I hesitate to criticise the Minister of Transport for I appreciate that he is doing a very great thing in London, but, as he is aware, I have a certain duty in connection with London roads. I have followed his experiments very closely, and I want to put forward one criticism, more in the way of a suggestion than in any derogatory sense. It is that in carrying out this and the other experiments which he is undertaking he should not rush them in quite the same way that he has done in the past. I am convinced that the difficulties which have arisen and which have gone near to bringing this experiment into contempt, which I deplore, are due to the unnecessary haste in which the experiment has been carried out by the Ministry. I take, as an example, the major complaint which has been put before us this evening, that the beacons have been placed sometimes in large groups together, and sometimes at odd places without any proper control or uniformity, which has been extremely puzzling to motorists and pedestrians. That really is not the fault of the local authorities, but of the Minister. The Minister in the desire to get on with the experiment gave them more or less a free hand. That need not have been done and the Minister could have seen that the beacons and the crossings were put down at the proper places in which case a lot of confusion would have been avoided.

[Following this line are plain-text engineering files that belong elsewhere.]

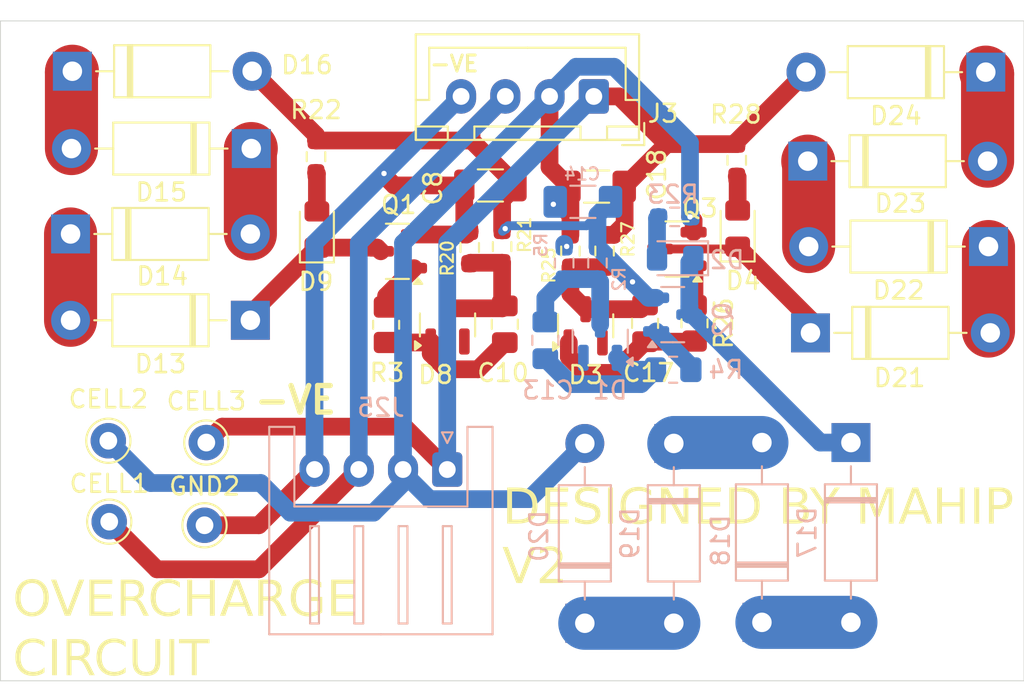
<source format=kicad_pcb>
(kicad_pcb
	(version 20240108)
	(generator "pcbnew")
	(generator_version "8.0")
	(general
		(thickness 1.6)
		(legacy_teardrops no)
	)
	(paper "A5")
	(layers
		(0 "F.Cu" signal)
		(31 "B.Cu" signal)
		(32 "B.Adhes" user "B.Adhesive")
		(33 "F.Adhes" user "F.Adhesive")
		(34 "B.Paste" user)
		(35 "F.Paste" user)
		(36 "B.SilkS" user "B.Silkscreen")
		(37 "F.SilkS" user "F.Silkscreen")
		(38 "B.Mask" user)
		(39 "F.Mask" user)
		(40 "Dwgs.User" user "User.Drawings")
		(41 "Cmts.User" user "User.Comments")
		(42 "Eco1.User" user "User.Eco1")
		(43 "Eco2.User" user "User.Eco2")
		(44 "Edge.Cuts" user)
		(45 "Margin" user)
		(46 "B.CrtYd" user "B.Courtyard")
		(47 "F.CrtYd" user "F.Courtyard")
		(48 "B.Fab" user)
		(49 "F.Fab" user)
		(50 "User.1" user)
		(51 "User.2" user)
		(52 "User.3" user)
		(53 "User.4" user)
		(54 "User.5" user)
		(55 "User.6" user)
		(56 "User.7" user)
		(57 "User.8" user)
		(58 "User.9" user)
	)
	(setup
		(pad_to_mask_clearance 0)
		(allow_soldermask_bridges_in_footprints no)
		(pcbplotparams
			(layerselection 0x00010fc_ffffffff)
			(plot_on_all_layers_selection 0x0000000_00000000)
			(disableapertmacros no)
			(usegerberextensions no)
			(usegerberattributes yes)
			(usegerberadvancedattributes yes)
			(creategerberjobfile yes)
			(dashed_line_dash_ratio 12.000000)
			(dashed_line_gap_ratio 3.000000)
			(svgprecision 4)
			(plotframeref no)
			(viasonmask no)
			(mode 1)
			(useauxorigin no)
			(hpglpennumber 1)
			(hpglpenspeed 20)
			(hpglpendiameter 15.000000)
			(pdf_front_fp_property_popups yes)
			(pdf_back_fp_property_popups yes)
			(dxfpolygonmode yes)
			(dxfimperialunits yes)
			(dxfusepcbnewfont yes)
			(psnegative no)
			(psa4output no)
			(plotreference yes)
			(plotvalue yes)
			(plotfptext yes)
			(plotinvisibletext no)
			(sketchpadsonfab no)
			(subtractmaskfromsilk no)
			(outputformat 1)
			(mirror no)
			(drillshape 0)
			(scaleselection 1)
			(outputdirectory "./")
		)
	)
	(net 0 "")
	(net 1 "Net-(D1-K)")
	(net 2 "Net-(D1-A)")
	(net 3 "Net-(D2-A)")
	(net 4 "Net-(D3-A)")
	(net 5 "/chCELL1-")
	(net 6 "Net-(Q1-B)")
	(net 7 "unconnected-(D1-NC-Pad2)")
	(net 8 "unconnected-(D3-NC-Pad2)")
	(net 9 "Net-(D3-K)")
	(net 10 "Net-(D8-K)")
	(net 11 "Net-(D8-A)")
	(net 12 "unconnected-(D8-NC-Pad2)")
	(net 13 "Net-(D17-K)")
	(net 14 "Net-(D21-K)")
	(net 15 "Net-(Q2-B)")
	(net 16 "Net-(Q3-B)")
	(net 17 "Net-(D4-A)")
	(net 18 "Net-(D9-A)")
	(net 19 "Net-(D13-K)")
	(net 20 "Net-(D13-A)")
	(net 21 "Net-(D14-A)")
	(net 22 "Net-(D15-A)")
	(net 23 "Net-(D17-A)")
	(net 24 "Net-(D18-A)")
	(net 25 "Net-(D19-A)")
	(net 26 "Net-(D21-A)")
	(net 27 "Net-(D22-A)")
	(net 28 "Net-(D23-A)")
	(net 29 "/chCELL3+")
	(net 30 "/chCELL2+")
	(net 31 "/chCELL1+")
	(footprint "Package_TO_SOT_SMD:SOT-23" (layer "F.Cu") (at 99.177 61.7413 90))
	(footprint "Capacitor_SMD:C_1206_3216Metric_Pad1.33x1.80mm_HandSolder" (layer "F.Cu") (at 107.5992 53.9252))
	(footprint "Connector_Pin:Pin_D1.0mm_L10.0mm" (layer "F.Cu") (at 80.0102 68.2864))
	(footprint "Diode_THT:D_DO-41_SOD81_P10.16mm_Horizontal" (layer "F.Cu") (at 77.9782 47.4076))
	(footprint "Connector_Pin:Pin_D1.0mm_L10.0mm" (layer "F.Cu") (at 85.5474 68.388))
	(footprint "Resistor_SMD:R_0805_2012Metric_Pad1.20x1.40mm_HandSolder" (layer "F.Cu") (at 113.1318 61.652 -90))
	(footprint "Diode_THT:D_DO-41_SOD81_P10.16mm_Horizontal" (layer "F.Cu") (at 129.7434 57.3136 180))
	(footprint "Capacitor_SMD:C_0805_2012Metric_Pad1.18x1.45mm_HandSolder" (layer "F.Cu") (at 110.3378 61.652 90))
	(footprint "LED_SMD:LED_0805_2012Metric_Pad1.15x1.40mm_HandSolder" (layer "F.Cu") (at 115.5702 56.2976 90))
	(footprint "Resistor_SMD:R_0603_1608Metric_Pad0.98x0.95mm_HandSolder" (layer "F.Cu") (at 102.2606 57.3155 -90))
	(footprint "Capacitor_SMD:C_1206_3216Metric" (layer "F.Cu") (at 101.5984 53.8611))
	(footprint "Diode_THT:D_DO-41_SOD81_P10.16mm_Horizontal" (layer "F.Cu") (at 129.591 47.4584 180))
	(footprint "Capacitor_SMD:C_0805_2012Metric_Pad1.18x1.45mm_HandSolder" (layer "F.Cu") (at 102.413 61.7039 90))
	(footprint "Resistor_SMD:R_0603_1608Metric_Pad0.98x0.95mm_HandSolder" (layer "F.Cu") (at 106.1214 57.5676 90))
	(footprint "Diode_THT:D_DO-41_SOD81_P10.16mm_Horizontal" (layer "F.Cu") (at 77.8766 56.6024))
	(footprint "Resistor_SMD:R_0805_2012Metric_Pad1.20x1.40mm_HandSolder" (layer "F.Cu") (at 95.7074 61.7332 -90))
	(footprint "Connector_Pin:Pin_D1.0mm_L10.0mm" (layer "F.Cu") (at 80.061 72.8584))
	(footprint "Diode_THT:D_DO-41_SOD81_P10.16mm_Horizontal" (layer "F.Cu") (at 119.685 62.1904))
	(footprint "Package_TO_SOT_SMD:SOT-23" (layer "F.Cu") (at 112.1435 57.4508 180))
	(footprint "LED_SMD:LED_0805_2012Metric_Pad1.15x1.40mm_HandSolder" (layer "F.Cu") (at 91.7958 56.3484 90))
	(footprint "Resistor_SMD:R_0603_1608Metric_Pad0.98x0.95mm_HandSolder" (layer "F.Cu") (at 108.0518 57.5676 -90))
	(footprint "Resistor_SMD:R_0603_1608Metric_Pad0.98x0.95mm_HandSolder" (layer "F.Cu") (at 115.5194 52.4368 90))
	(footprint "Diode_THT:D_DO-41_SOD81_P10.16mm_Horizontal" (layer "F.Cu") (at 119.5326 52.4876))
	(footprint "Resistor_SMD:R_0603_1608Metric_Pad0.98x0.95mm_HandSolder" (layer "F.Cu") (at 100.4318 57.3663 90))
	(footprint "Resistor_SMD:R_0603_1608Metric_Pad0.98x0.95mm_HandSolder" (layer "F.Cu") (at 91.745 52.2336 90))
	(footprint "Package_TO_SOT_SMD:SOT-23" (layer "F.Cu") (at 106.9804 61.7919 90))
	(footprint "Connector_JST:JST_XH_B4B-XH-A_1x04_P2.50mm_Vertical" (layer "F.Cu") (at 107.4422 48.83 180))
	(footprint "Connector_Pin:Pin_D1.0mm_L10.0mm" (layer "F.Cu") (at 85.4458 73.0616))
	(footprint "Diode_THT:D_DO-41_SOD81_P10.16mm_Horizontal" (layer "F.Cu") (at 88.0874 51.7764 180))
	(footprint "Diode_THT:D_DO-41_SOD81_P10.16mm_Horizontal" (layer "F.Cu") (at 88.0366 61.4792 180))
	(footprint "Package_TO_SOT_SMD:SOT-23" (layer "F.Cu") (at 96.3447 57.5828 180))
	(footprint "Package_TO_SOT_SMD:SOT-23" (layer "B.Cu") (at 111.9009 61.1592))
	(footprint "Diode_THT:D_DO-41_SOD81_P10.16mm_Horizontal" (layer "B.Cu") (at 106.9342 78.5988 90))
	(footprint "Resistor_SMD:R_0603_1608Metric_Pad0.98x0.95mm_HandSolder" (layer "B.Cu") (at 105.7704 58.2413 -90))
	(footprint "Capacitor_SMD:C_0805_2012Metric_Pad1.18x1.45mm_HandSolder" (layer "B.Cu") (at 104.7036 62.6101 90))
	(footprint "Resistor_SMD:R_0603_1608Metric_Pad0.98x0.95mm_HandSolder" (layer "B.Cu") (at 112.0142 55.6372))
	(footprint "Capacitor_SMD:C_1206_3216Metric_Pad1.33x1.80mm_HandSolder"
		(layer "B.Cu")
		(uuid "6476aa7d-a1ed-468f-9107-f994332d8a41")
		(at 106.8249 54.7869 180)
		(descr "Capacitor SMD 1206 (3216 Metric), square (rectangular) end terminal, IPC_7351 nominal with elongated pad for handsoldering. (Body size source:
... [162501 chars truncated]
</source>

I hope that the Minister, in his desire to hurry experiments of this kind, will go rather more carefully, for by the way he has acted he has unfortunately succeeded in alienating the sympathies of those who are just as anxious as he is to see safety on the roads. It is very unfortunate that it has happened, and I do ask him to believe that those who criticise the details of his scheme are not hostile to his general experiments, and are extremely anxious to save life in London, but they do reserve the right to put forward destructive and constructive criticism, and they do expect and hope that they will receive sympathy from the Minister in future and that he will not regard them just as a nuisance. I hold that this experiment is of great importance, and I believe that it will be successful in time and save many lives, but, just because of its importance and because of the many lives it is likely to save, I do not want any mistakes made that will spoil it. I am very anxious that in the further stages of this and the other experiments that the Minister is going to carry out he will not rush so fast at the various details as to endanger the principle itself, so that these experiments to save life may be successful and may not die an early death.

Sir W. BRASS

I beg to ask leave to withdraw the Motion.

Motion, by leave, withdrawn.

The remaining Orders were read, and postponed.

It being after Half-past Eleven of the Clock, upon Tuesday evening, Mr. DEPUTY-SPEAKER adjourned the House, without Question put, pursuant to the Standing Order.

Adjourned at Twelve Minutes before One o'Clock.